Een idee voor een gedicht
diende zich aan, een ingeving eigenlijk, een vaag omlijnde flard. En dan moet je, ook al ben je
met iets anders bezig, dat idee gelijk noteren. Niet denken: dat onthoud ik
wel, want dat onthoud je niet, dat vergeet je weer en heb je daarna spijt van –
ervaring ja. Het was ook eigenlijk niet meer dan een vaag besef, een knagend
gevoel, niet meer dan dat. Dus, actie, laptop opengeklapt, nieuw Word-document
open geklikt, en poëtische inval daar getypt. Daarna voorover geleund en
getuurd, daarna achterovergeleund en gefronst. Was dit het? En wat nu? Je typt
een tweede zin erachter en nog een eronder. Je had geen idee. Waar ging dit
heen? Wat moet er geformuleerd? Een gedicht?

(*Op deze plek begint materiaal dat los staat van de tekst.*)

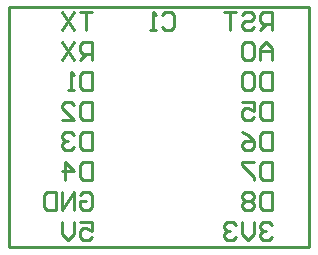
<source format=gbo>
G04 Layer_Color=32896*
%FSLAX25Y25*%
%MOIN*%
G70*
G01*
G75*
%ADD10C,0.01000*%
D10*
X97500Y187500D02*
X155000D01*
X175000D01*
X107500Y107500D02*
X122500D01*
X172500D02*
X187500D01*
X197500D01*
X122500D02*
X172500D01*
X97500D02*
X107500D01*
X97500D02*
Y187500D01*
X197500Y107500D02*
Y187500D01*
X175000D02*
X197500D01*
X148501Y184998D02*
X149501Y185998D01*
X151500D01*
X152500Y184998D01*
Y181000D01*
X151500Y180000D01*
X149501D01*
X148501Y181000D01*
X146502Y180000D02*
X144503D01*
X145502D01*
Y185998D01*
X146502Y184998D01*
X125000Y185998D02*
X121001D01*
X123001D01*
Y180000D01*
X119002Y185998D02*
X115003Y180000D01*
Y185998D02*
X119002Y180000D01*
X125000Y170000D02*
Y175998D01*
X122001D01*
X121001Y174998D01*
Y172999D01*
X122001Y171999D01*
X125000D01*
X123001D02*
X121001Y170000D01*
X119002Y175998D02*
X115003Y170000D01*
Y175998D02*
X119002Y170000D01*
X125000Y165998D02*
Y160000D01*
X122001D01*
X121001Y161000D01*
Y164998D01*
X122001Y165998D01*
X125000D01*
X119002Y160000D02*
X117003D01*
X118002D01*
Y165998D01*
X119002Y164998D01*
X125000Y155998D02*
Y150000D01*
X122001D01*
X121001Y151000D01*
Y154998D01*
X122001Y155998D01*
X125000D01*
X115003Y150000D02*
X119002D01*
X115003Y153999D01*
Y154998D01*
X116003Y155998D01*
X118002D01*
X119002Y154998D01*
X125000Y145998D02*
Y140000D01*
X122001D01*
X121001Y141000D01*
Y144998D01*
X122001Y145998D01*
X125000D01*
X119002Y144998D02*
X118002Y145998D01*
X116003D01*
X115003Y144998D01*
Y143999D01*
X116003Y142999D01*
X117003D01*
X116003D01*
X115003Y141999D01*
Y141000D01*
X116003Y140000D01*
X118002D01*
X119002Y141000D01*
X125000Y135998D02*
Y130000D01*
X122001D01*
X121001Y131000D01*
Y134998D01*
X122001Y135998D01*
X125000D01*
X116003Y130000D02*
Y135998D01*
X119002Y132999D01*
X115003D01*
X121001Y124998D02*
X122001Y125998D01*
X124000D01*
X125000Y124998D01*
Y121000D01*
X124000Y120000D01*
X122001D01*
X121001Y121000D01*
Y122999D01*
X123001D01*
X119002Y120000D02*
Y125998D01*
X115003Y120000D01*
Y125998D01*
X113004D02*
Y120000D01*
X110005D01*
X109005Y121000D01*
Y124998D01*
X110005Y125998D01*
X113004D01*
X121001Y115998D02*
X125000D01*
Y112999D01*
X123001Y113999D01*
X122001D01*
X121001Y112999D01*
Y111000D01*
X122001Y110000D01*
X124000D01*
X125000Y111000D01*
X119002Y115998D02*
Y111999D01*
X117003Y110000D01*
X115003Y111999D01*
Y115998D01*
X185000Y180000D02*
Y185998D01*
X182001D01*
X181001Y184998D01*
Y182999D01*
X182001Y181999D01*
X185000D01*
X183001D02*
X181001Y180000D01*
X175003Y184998D02*
X176003Y185998D01*
X178002D01*
X179002Y184998D01*
Y183999D01*
X178002Y182999D01*
X176003D01*
X175003Y181999D01*
Y181000D01*
X176003Y180000D01*
X178002D01*
X179002Y181000D01*
X173004Y185998D02*
X169005D01*
X171004D01*
Y180000D01*
X185000Y170000D02*
Y173999D01*
X183001Y175998D01*
X181001Y173999D01*
Y170000D01*
Y172999D01*
X185000D01*
X179002Y174998D02*
X178002Y175998D01*
X176003D01*
X175003Y174998D01*
Y171000D01*
X176003Y170000D01*
X178002D01*
X179002Y171000D01*
Y174998D01*
X185000Y165998D02*
Y160000D01*
X182001D01*
X181001Y161000D01*
Y164998D01*
X182001Y165998D01*
X185000D01*
X179002Y164998D02*
X178002Y165998D01*
X176003D01*
X175003Y164998D01*
Y161000D01*
X176003Y160000D01*
X178002D01*
X179002Y161000D01*
Y164998D01*
X185000Y155998D02*
Y150000D01*
X182001D01*
X181001Y151000D01*
Y154998D01*
X182001Y155998D01*
X185000D01*
X175003D02*
X179002D01*
Y152999D01*
X177003Y153999D01*
X176003D01*
X175003Y152999D01*
Y151000D01*
X176003Y150000D01*
X178002D01*
X179002Y151000D01*
X185000Y145998D02*
Y140000D01*
X182001D01*
X181001Y141000D01*
Y144998D01*
X182001Y145998D01*
X185000D01*
X175003D02*
X177003Y144998D01*
X179002Y142999D01*
Y141000D01*
X178002Y140000D01*
X176003D01*
X175003Y141000D01*
Y141999D01*
X176003Y142999D01*
X179002D01*
X185000Y135998D02*
Y130000D01*
X182001D01*
X181001Y131000D01*
Y134998D01*
X182001Y135998D01*
X185000D01*
X179002D02*
X175003D01*
Y134998D01*
X179002Y131000D01*
Y130000D01*
X185000Y125998D02*
Y120000D01*
X182001D01*
X181001Y121000D01*
Y124998D01*
X182001Y125998D01*
X185000D01*
X179002Y124998D02*
X178002Y125998D01*
X176003D01*
X175003Y124998D01*
Y123999D01*
X176003Y122999D01*
X175003Y121999D01*
Y121000D01*
X176003Y120000D01*
X178002D01*
X179002Y121000D01*
Y121999D01*
X178002Y122999D01*
X179002Y123999D01*
Y124998D01*
X178002Y122999D02*
X176003D01*
X185000Y114998D02*
X184000Y115998D01*
X182001D01*
X181001Y114998D01*
Y113999D01*
X182001Y112999D01*
X183001D01*
X182001D01*
X181001Y111999D01*
Y111000D01*
X182001Y110000D01*
X184000D01*
X185000Y111000D01*
X179002Y115998D02*
Y111999D01*
X177003Y110000D01*
X175003Y111999D01*
Y115998D01*
X173004Y114998D02*
X172004Y115998D01*
X170005D01*
X169005Y114998D01*
Y113999D01*
X170005Y112999D01*
X171004D01*
X170005D01*
X169005Y111999D01*
Y111000D01*
X170005Y110000D01*
X172004D01*
X173004Y111000D01*
M02*

</source>
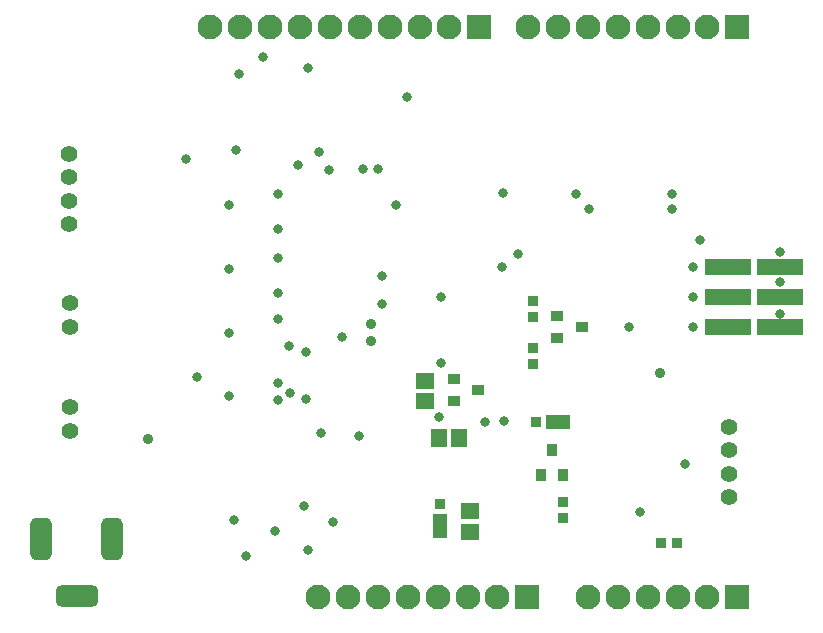
<source format=gbs>
G04 Layer_Color=16711935*
%FSLAX24Y24*%
%MOIN*%
G70*
G01*
G75*
%ADD43C,0.0315*%
%ADD87R,0.0354X0.0335*%
%ADD88R,0.0335X0.0354*%
%ADD89R,0.1539X0.0539*%
%ADD94R,0.0551X0.0630*%
%ADD95R,0.0827X0.0472*%
%ADD96R,0.0354X0.0354*%
%ADD99R,0.0354X0.0354*%
%ADD100R,0.0472X0.0827*%
%ADD101C,0.0551*%
%ADD102C,0.0827*%
%ADD103R,0.0827X0.0827*%
G04:AMPARAMS|DCode=104|XSize=70.9mil|YSize=141.7mil|CornerRadius=18.7mil|HoleSize=0mil|Usage=FLASHONLY|Rotation=0.000|XOffset=0mil|YOffset=0mil|HoleType=Round|Shape=RoundedRectangle|*
%AMROUNDEDRECTD104*
21,1,0.0709,0.1043,0,0,0.0*
21,1,0.0335,0.1417,0,0,0.0*
1,1,0.0374,0.0167,-0.0522*
1,1,0.0374,-0.0167,-0.0522*
1,1,0.0374,-0.0167,0.0522*
1,1,0.0374,0.0167,0.0522*
%
%ADD104ROUNDEDRECTD104*%
G04:AMPARAMS|DCode=105|XSize=70.9mil|YSize=141.7mil|CornerRadius=18.7mil|HoleSize=0mil|Usage=FLASHONLY|Rotation=270.000|XOffset=0mil|YOffset=0mil|HoleType=Round|Shape=RoundedRectangle|*
%AMROUNDEDRECTD105*
21,1,0.0709,0.1043,0,0,270.0*
21,1,0.0335,0.1417,0,0,270.0*
1,1,0.0374,-0.0522,-0.0167*
1,1,0.0374,-0.0522,0.0167*
1,1,0.0374,0.0522,0.0167*
1,1,0.0374,0.0522,-0.0167*
%
%ADD105ROUNDEDRECTD105*%
%ADD106C,0.0354*%
%ADD107R,0.0439X0.0339*%
%ADD108R,0.0339X0.0439*%
%ADD109R,0.0630X0.0551*%
D43*
X10097Y9408D02*
D03*
X23804Y12958D02*
D03*
X26485Y12560D02*
D03*
X26491Y11562D02*
D03*
X23567Y10055D02*
D03*
Y11055D02*
D03*
X23572Y12055D02*
D03*
X7056Y8394D02*
D03*
X10138Y7867D02*
D03*
X13065Y15328D02*
D03*
X10422Y15450D02*
D03*
X11435Y15288D02*
D03*
X10728Y18697D02*
D03*
X9246Y19059D02*
D03*
X16626Y6894D02*
D03*
X23317Y5474D02*
D03*
X21452Y10057D02*
D03*
X14031Y17721D02*
D03*
X12571Y15328D02*
D03*
X13194Y10835D02*
D03*
X13194Y11736D02*
D03*
X10746Y2616D02*
D03*
X17194Y12044D02*
D03*
X20124Y14001D02*
D03*
X8354Y15937D02*
D03*
X13666Y14112D02*
D03*
X8435Y18491D02*
D03*
X11111Y15896D02*
D03*
X11585Y3558D02*
D03*
X10665Y7664D02*
D03*
X11192Y6529D02*
D03*
X8678Y2433D02*
D03*
X21817Y3893D02*
D03*
X19667Y14501D02*
D03*
X17275Y6934D02*
D03*
X15115Y7046D02*
D03*
X11864Y9733D02*
D03*
X15190Y8836D02*
D03*
Y11047D02*
D03*
X26491Y10492D02*
D03*
X17732Y12501D02*
D03*
X17228Y14511D02*
D03*
X22871Y14001D02*
D03*
Y14501D02*
D03*
X12431Y6430D02*
D03*
X10613Y4096D02*
D03*
X8272Y3609D02*
D03*
X10665Y9205D02*
D03*
X9651Y3244D02*
D03*
X9750Y7604D02*
D03*
Y8195D02*
D03*
Y10321D02*
D03*
Y11187D02*
D03*
Y12368D02*
D03*
Y13313D02*
D03*
X9750Y14494D02*
D03*
X8101Y7739D02*
D03*
Y9864D02*
D03*
Y11995D02*
D03*
Y14121D02*
D03*
X6691Y15637D02*
D03*
D87*
X19238Y4203D02*
D03*
Y3671D02*
D03*
X18248Y8818D02*
D03*
Y9349D02*
D03*
Y10399D02*
D03*
Y10931D02*
D03*
D88*
X23056Y2839D02*
D03*
X22524D02*
D03*
D89*
X24736Y10055D02*
D03*
Y11055D02*
D03*
Y12055D02*
D03*
X26486Y10055D02*
D03*
Y11055D02*
D03*
Y12055D02*
D03*
D94*
X15115Y6367D02*
D03*
X15785D02*
D03*
D95*
X19084Y6883D02*
D03*
D96*
X18336D02*
D03*
D99*
X15126Y4154D02*
D03*
D100*
Y3406D02*
D03*
D101*
X24777Y5946D02*
D03*
Y6733D02*
D03*
Y5158D02*
D03*
Y4371D02*
D03*
X2799Y10841D02*
D03*
Y10054D02*
D03*
X2809Y7372D02*
D03*
Y6585D02*
D03*
X2768Y15831D02*
D03*
Y15043D02*
D03*
Y13469D02*
D03*
Y14256D02*
D03*
D102*
X11468Y20055D02*
D03*
X12468D02*
D03*
X13483D02*
D03*
X14468D02*
D03*
X15436D02*
D03*
X10468D02*
D03*
X9468D02*
D03*
X8468D02*
D03*
X7468D02*
D03*
X18068Y20055D02*
D03*
X19068D02*
D03*
X24036D02*
D03*
X23068D02*
D03*
X22083D02*
D03*
X21068D02*
D03*
X20068D02*
D03*
X11068Y1055D02*
D03*
X12068D02*
D03*
X17036D02*
D03*
X16068D02*
D03*
X15083D02*
D03*
X14068D02*
D03*
X13068D02*
D03*
X20068D02*
D03*
X21068D02*
D03*
X22083D02*
D03*
X23068D02*
D03*
X24036D02*
D03*
D103*
X16436Y20055D02*
D03*
X25036Y20055D02*
D03*
X18036Y1055D02*
D03*
X25036D02*
D03*
D104*
X1857Y2972D02*
D03*
X4219D02*
D03*
D105*
X3038Y1083D02*
D03*
D106*
X12855Y10161D02*
D03*
Y9570D02*
D03*
X22465Y8516D02*
D03*
X5393Y6326D02*
D03*
D107*
X16420Y7943D02*
D03*
X15594Y8317D02*
D03*
Y7569D02*
D03*
X19867Y10049D02*
D03*
X19040Y10423D02*
D03*
Y9675D02*
D03*
D108*
X18868Y5959D02*
D03*
X18494Y5132D02*
D03*
X19242D02*
D03*
D109*
X14639Y7573D02*
D03*
Y8242D02*
D03*
X16139Y3234D02*
D03*
Y3903D02*
D03*
M02*

</source>
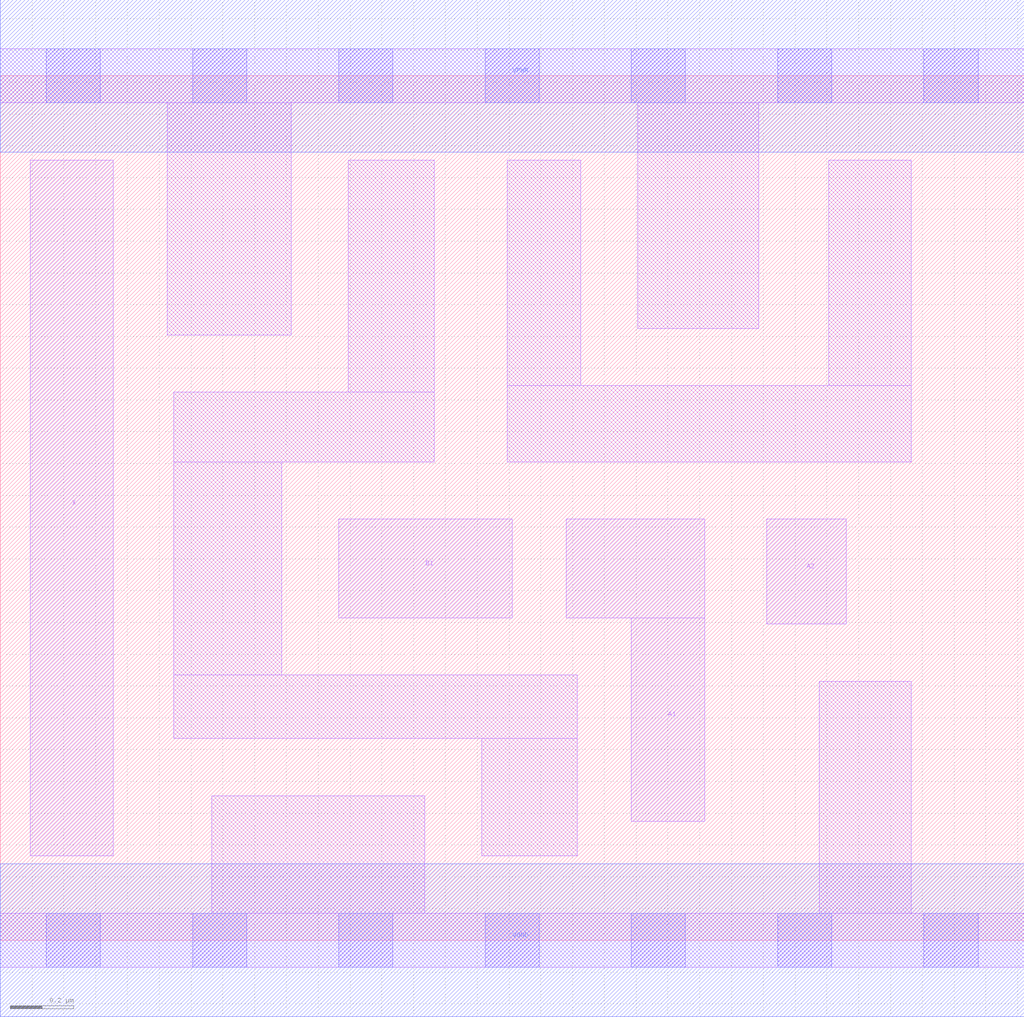
<source format=lef>
# Copyright 2020 The SkyWater PDK Authors
#
# Licensed under the Apache License, Version 2.0 (the "License");
# you may not use this file except in compliance with the License.
# You may obtain a copy of the License at
#
#     https://www.apache.org/licenses/LICENSE-2.0
#
# Unless required by applicable law or agreed to in writing, software
# distributed under the License is distributed on an "AS IS" BASIS,
# WITHOUT WARRANTIES OR CONDITIONS OF ANY KIND, either express or implied.
# See the License for the specific language governing permissions and
# limitations under the License.
#
# SPDX-License-Identifier: Apache-2.0

VERSION 5.7 ;
  NAMESCASESENSITIVE ON ;
  NOWIREEXTENSIONATPIN ON ;
  DIVIDERCHAR "/" ;
  BUSBITCHARS "[]" ;
UNITS
  DATABASE MICRONS 200 ;
END UNITS
PROPERTYDEFINITIONS
  MACRO maskLayoutSubType STRING ;
  MACRO prCellType STRING ;
  MACRO originalViewName STRING ;
END PROPERTYDEFINITIONS
MACRO sky130_fd_sc_hdll__a21o_1
  CLASS CORE ;
  FOREIGN sky130_fd_sc_hdll__a21o_1 ;
  ORIGIN  0.000000  0.000000 ;
  SIZE  3.220000 BY  2.720000 ;
  SYMMETRY X Y R90 ;
  SITE unithd ;
  PIN A1
    ANTENNAGATEAREA  0.277500 ;
    DIRECTION INPUT ;
    USE SIGNAL ;
    PORT
      LAYER li1 ;
        RECT 1.780000 1.015000 2.215000 1.325000 ;
        RECT 1.985000 0.375000 2.215000 1.015000 ;
    END
  END A1
  PIN A2
    ANTENNAGATEAREA  0.277500 ;
    DIRECTION INPUT ;
    USE SIGNAL ;
    PORT
      LAYER li1 ;
        RECT 2.410000 0.995000 2.660000 1.325000 ;
    END
  END A2
  PIN B1
    ANTENNAGATEAREA  0.277500 ;
    DIRECTION INPUT ;
    USE SIGNAL ;
    PORT
      LAYER li1 ;
        RECT 1.065000 1.015000 1.610000 1.325000 ;
    END
  END B1
  PIN VGND
    ANTENNADIFFAREA  0.783250 ;
    DIRECTION INOUT ;
    USE SIGNAL ;
    PORT
      LAYER met1 ;
        RECT 0.000000 -0.240000 3.220000 0.240000 ;
    END
  END VGND
  PIN VPWR
    ANTENNADIFFAREA  0.570000 ;
    DIRECTION INOUT ;
    USE SIGNAL ;
    PORT
      LAYER met1 ;
        RECT 0.000000 2.480000 3.220000 2.960000 ;
    END
  END VPWR
  PIN X
    ANTENNADIFFAREA  0.439000 ;
    DIRECTION OUTPUT ;
    USE SIGNAL ;
    PORT
      LAYER li1 ;
        RECT 0.095000 0.265000 0.355000 2.455000 ;
    END
  END X
  OBS
    LAYER li1 ;
      RECT 0.000000 -0.085000 3.220000 0.085000 ;
      RECT 0.000000  2.635000 3.220000 2.805000 ;
      RECT 0.525000  1.905000 0.915000 2.635000 ;
      RECT 0.545000  0.635000 1.815000 0.835000 ;
      RECT 0.545000  0.835000 0.885000 1.505000 ;
      RECT 0.545000  1.505000 1.365000 1.725000 ;
      RECT 0.665000  0.085000 1.335000 0.455000 ;
      RECT 1.095000  1.725000 1.365000 2.455000 ;
      RECT 1.515000  0.265000 1.815000 0.635000 ;
      RECT 1.595000  1.505000 2.865000 1.745000 ;
      RECT 1.595000  1.745000 1.825000 2.455000 ;
      RECT 2.005000  1.925000 2.385000 2.635000 ;
      RECT 2.575000  0.085000 2.865000 0.815000 ;
      RECT 2.605000  1.745000 2.865000 2.455000 ;
    LAYER mcon ;
      RECT 0.145000 -0.085000 0.315000 0.085000 ;
      RECT 0.145000  2.635000 0.315000 2.805000 ;
      RECT 0.605000 -0.085000 0.775000 0.085000 ;
      RECT 0.605000  2.635000 0.775000 2.805000 ;
      RECT 1.065000 -0.085000 1.235000 0.085000 ;
      RECT 1.065000  2.635000 1.235000 2.805000 ;
      RECT 1.525000 -0.085000 1.695000 0.085000 ;
      RECT 1.525000  2.635000 1.695000 2.805000 ;
      RECT 1.985000 -0.085000 2.155000 0.085000 ;
      RECT 1.985000  2.635000 2.155000 2.805000 ;
      RECT 2.445000 -0.085000 2.615000 0.085000 ;
      RECT 2.445000  2.635000 2.615000 2.805000 ;
      RECT 2.905000 -0.085000 3.075000 0.085000 ;
      RECT 2.905000  2.635000 3.075000 2.805000 ;
  END
  PROPERTY maskLayoutSubType "abstract" ;
  PROPERTY prCellType "standard" ;
  PROPERTY originalViewName "layout" ;
END sky130_fd_sc_hdll__a21o_1
END LIBRARY

</source>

Raar ding: je begon bovenaan de
bladzijde en onderaan was het alweer afgelopen. Eigenlijk deed je het meeste
maar op goed geluk met af en toe een tref. Rijmen deed je niet. Lettergrepen
tellen ook niet. Je tikte geen ritme mee tijdens het schrijven. Je streepte
twee regels door. Zo. Was het nu beter? Eenheid van stijl? Leek wat je schreef
niet op iets wat je al eerder had gemaakt? Of was dat juist goed dat je je
herhaalde? Je typte lukraak nog drie regels erbij; ze bleken goed te passen.
Hoe heette die dichter nou die dat ook deed? Jij bepaalde hier wat er op papier
kwam. Wie was er hier de dichter, wie maakte hier het gedicht?